Rao Swathi, Colon Hidalgo Daniel, Doria Medina Sanchez Jorge A, Navarrete Deyger, Berg Stephanie
Internal Medicine, MacNeal Hospital, Berwyn, USA.
Nephrology, Los Angeles County+USC Medical Center, Los Angeles, USA.
Cureus. 2020 Jul 9;12(7):e9097. doi: 10.7759/cureus.9097.
Vitamin B12 deficiency is classically associated with megaloblastic anemia. Possible cobalamin deficiency is not investigated once hemolysis is seen. Around 2.5% of cases can present as pseudo-thrombotic microangiopathy (TMA). A swift identification of this means the difference between an easy solution and a protracted one for the patient. A 74-year-old man with no past medical history presented with exertional dyspnea, fatigue, and increasing anorexia over two weeks. Physical examination including a neurological examination was normal. Laboratory tests revealed pancytopenia, unconjugated hyperbilirubinemia, elevated LDH (lactate dehydrogenase), low haptoglobin, and fragmented red blood cells (RBCs) on the peripheral smear, but normal FDP (fibrinogen degradation product) and fibrinogen. The absolute reticulocyte count was reduced as opposed to the expected elevation. Vitamin B12 levels were undetectable, and severe cobalamin deficiency from pernicious anemia was found to be the paramount etiology. Cobalamin deficiency causing pseudo-TMA baffles most physicians. Advanced pernicious anemia is thought to cause intramedullary hemolysis, resulting in peripheral pancytopenia. The fragile RBCs are easily sheared, producing schistocytosis without platelet microthrombi. In contrast to hemolytic anemias, reticulocyte count is low given the unavailability of B12 for erythropoiesis. Reticulocytopenia is a universal finding in cases of pseudo-TMA. Around 38.8% of cases with pseudo-TMA are misdiagnosed as thrombotic thrombocytopenic purpura and treated with plasma product therapy. Keeping an eye out for reticulocytopenia in cases of hemolysis could mean a world of difference for the patient.

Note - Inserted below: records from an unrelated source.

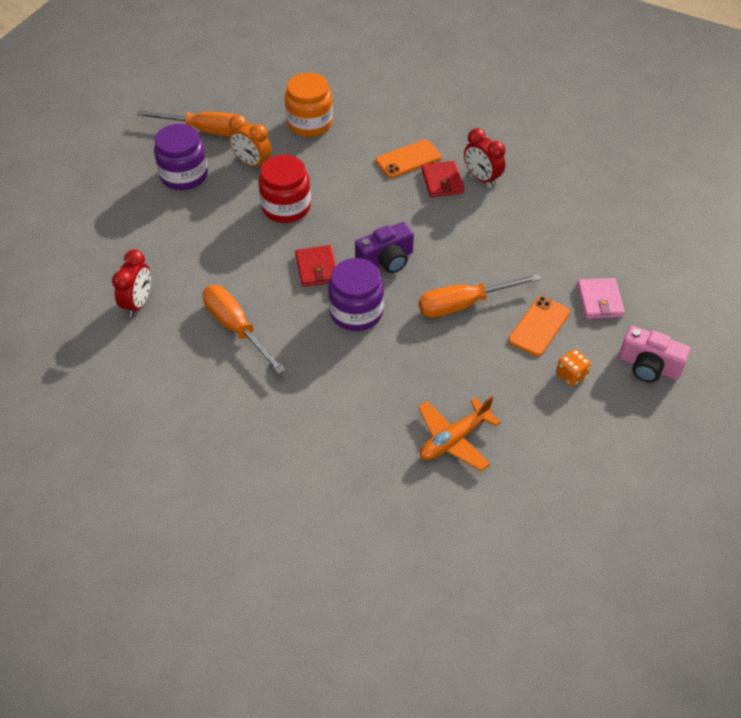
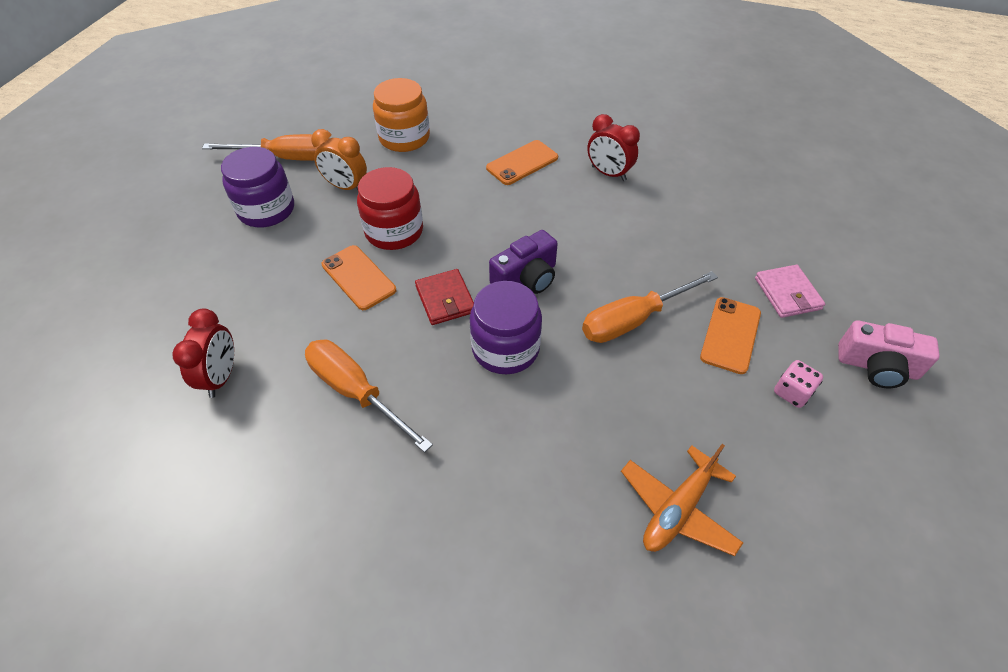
camera: 10 degrees left, 0 degrees up
(251, 242) = (358, 277): none -> orange phone
(442, 181) = (566, 182): red wallet -> none
(571, 375) = (792, 392): orange dice -> pink dice

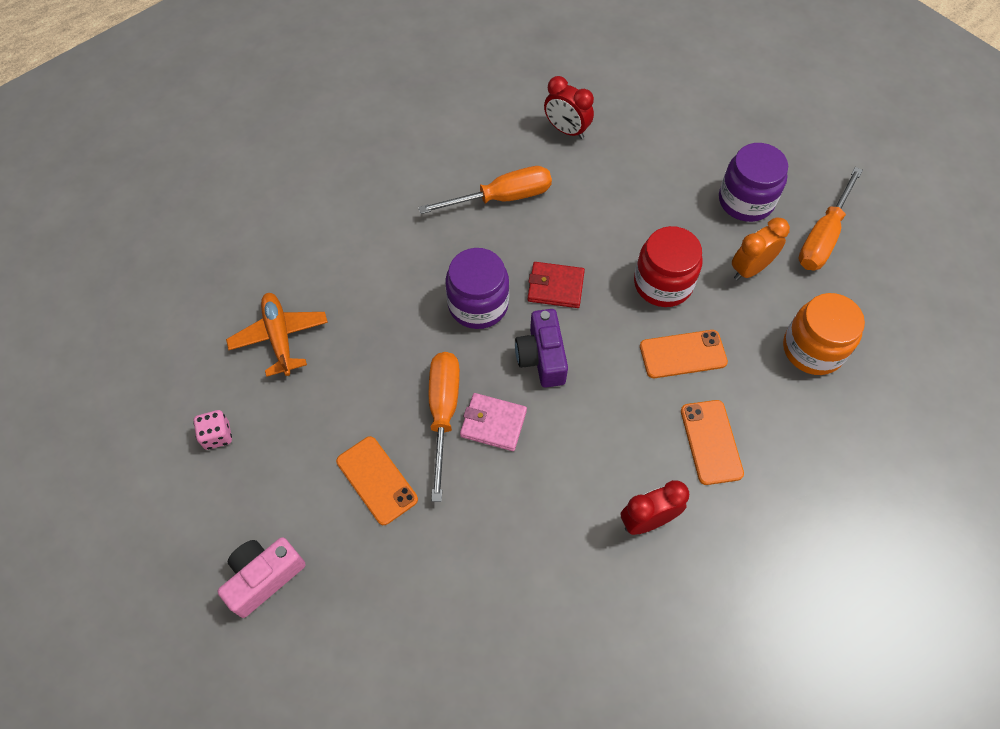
camera: 120 degrees right, 10 degrees up
(358, 277) = (618, 237): orange phone -> orange phone (683, 354)
(787, 293) = (382, 570): pink wallet -> pink wallet (493, 423)
(792, 392) = (296, 483): pink dice -> pink dice (217, 435)

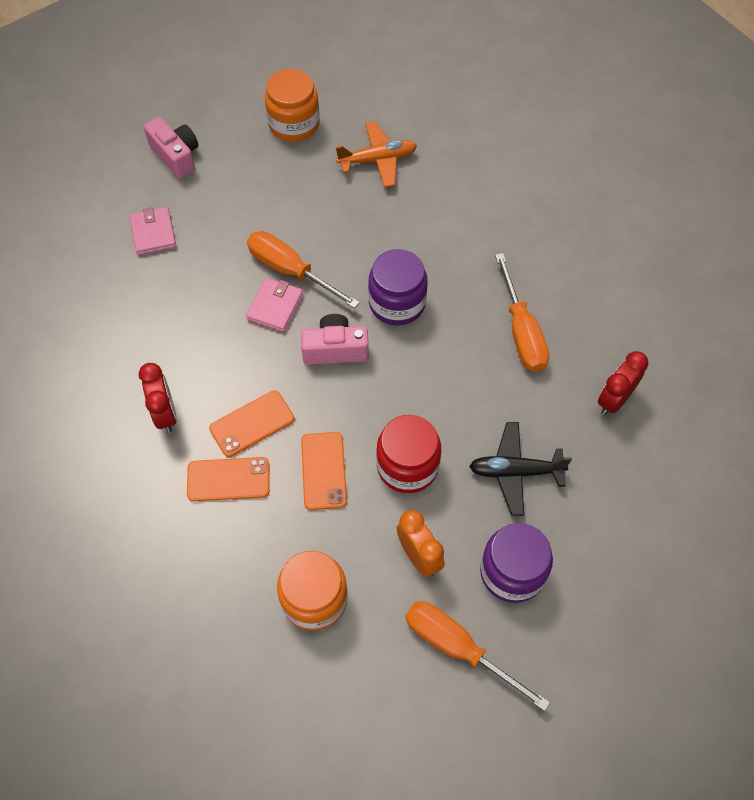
camera: 95 degrees right, 0 degrees up
(217, 435) = (294, 124): pink dice -> orange jar
(377, 480) = (238, 224): orange phone -> orange phone (252, 424)
(394, 583) = (153, 233): none -> pink wallet
(443, 413) = (290, 271): orange screwdriver -> orange screwdriver turned 150 degrees counterclockwise
(542, 357) = (335, 349): purple camera -> pink camera
(555, 287) = (411, 368): red wallet -> none
(651, 200) = (515, 471): none -> black plane

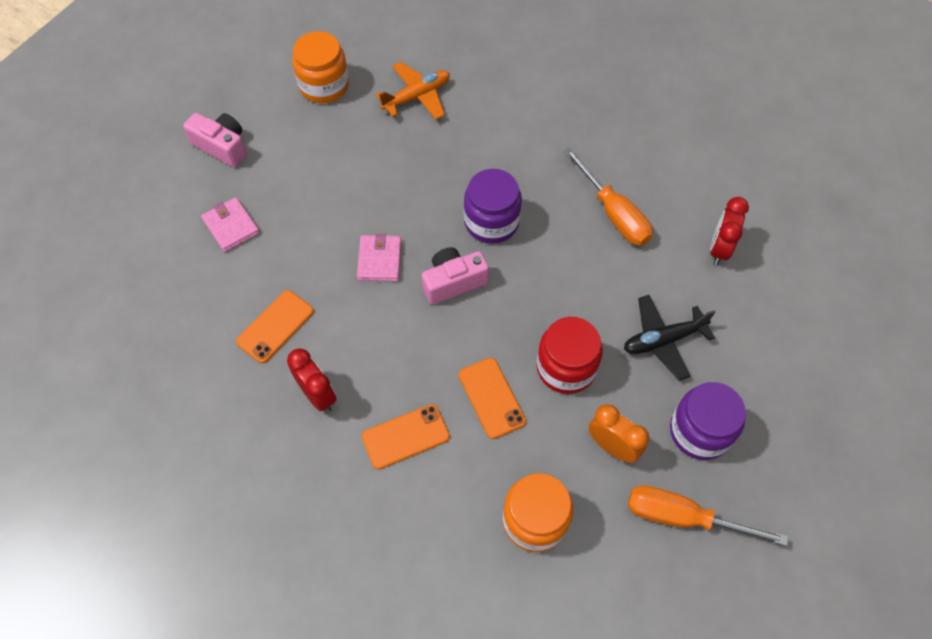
camera: 20 degrees left, 0 degrees up
(252, 424) = (405, 376): orange phone -> orange phone (275, 326)
(290, 271) = (380, 222): orange screwdriver -> none

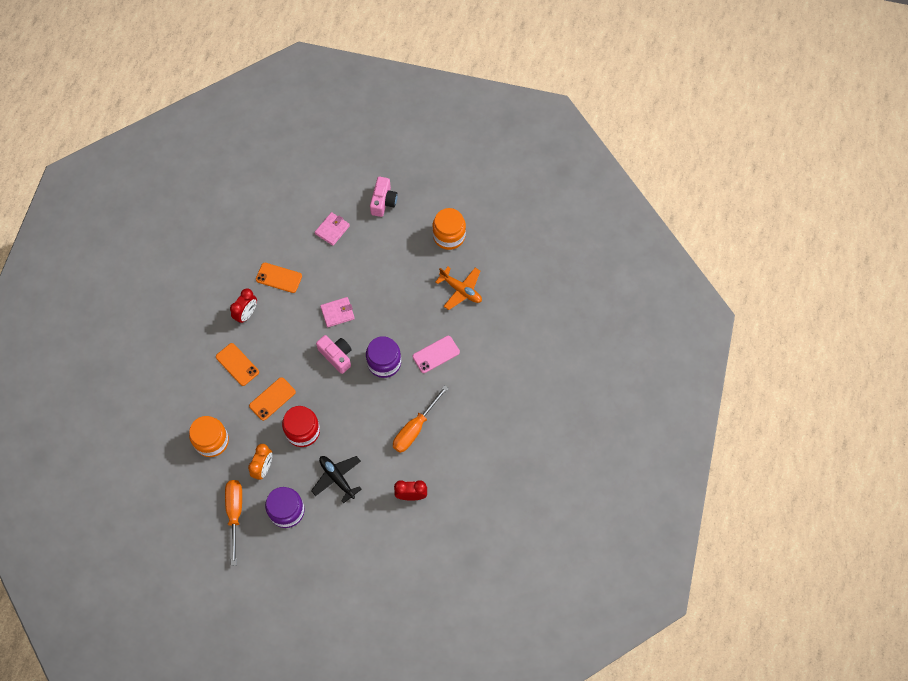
camera: 70 degrees right, 5 degrees up
(505, 154) = (436, 354): none -> pink phone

维生素B12缺乏症通常与巨幼细胞贫血相关。一旦出现溶血,就不会对可能存在的钴胺素缺乏进行调查。约2.5%的病例可表现为假性血栓性微血管病(TMA)。迅速识别这一点意味着患者的治疗方案是简单还是漫长的区别。一名74岁男性,无既往病史,在两周内出现劳力性呼吸困难、疲劳和食欲减退。包括神经系统检查在内的体格检查正常。实验室检查显示全血细胞减少、非结合胆红素血症、乳酸脱氢酶(LDH)升高、触珠蛋白降低,外周血涂片可见破碎红细胞(RBC),但纤维蛋白原降解产物(FDP)和纤维蛋白原正常。绝对网织红细胞计数降低,与预期升高相反。维生素B12水平检测不到,发现恶性贫血导致的严重钴胺素缺乏是首要病因。钴胺素缺乏导致的假性TMA使大多数医生感到困惑。晚期恶性贫血被认为会导致髓内溶血,从而导致外周全血细胞减少。脆弱的红细胞很容易被剪切,产生裂红细胞症而无血小板微血栓形成。与溶血性贫血不同,由于缺乏用于红细胞生成的维生素B12,网织红细胞计数较低。网织红细胞减少是假性TMA病例的普遍表现。约38.8%的假性TMA病例被误诊为血栓性血小板减少性紫癜并接受血浆制品治疗。在溶血病例中留意网织红细胞减少对患者来说可能意义重大。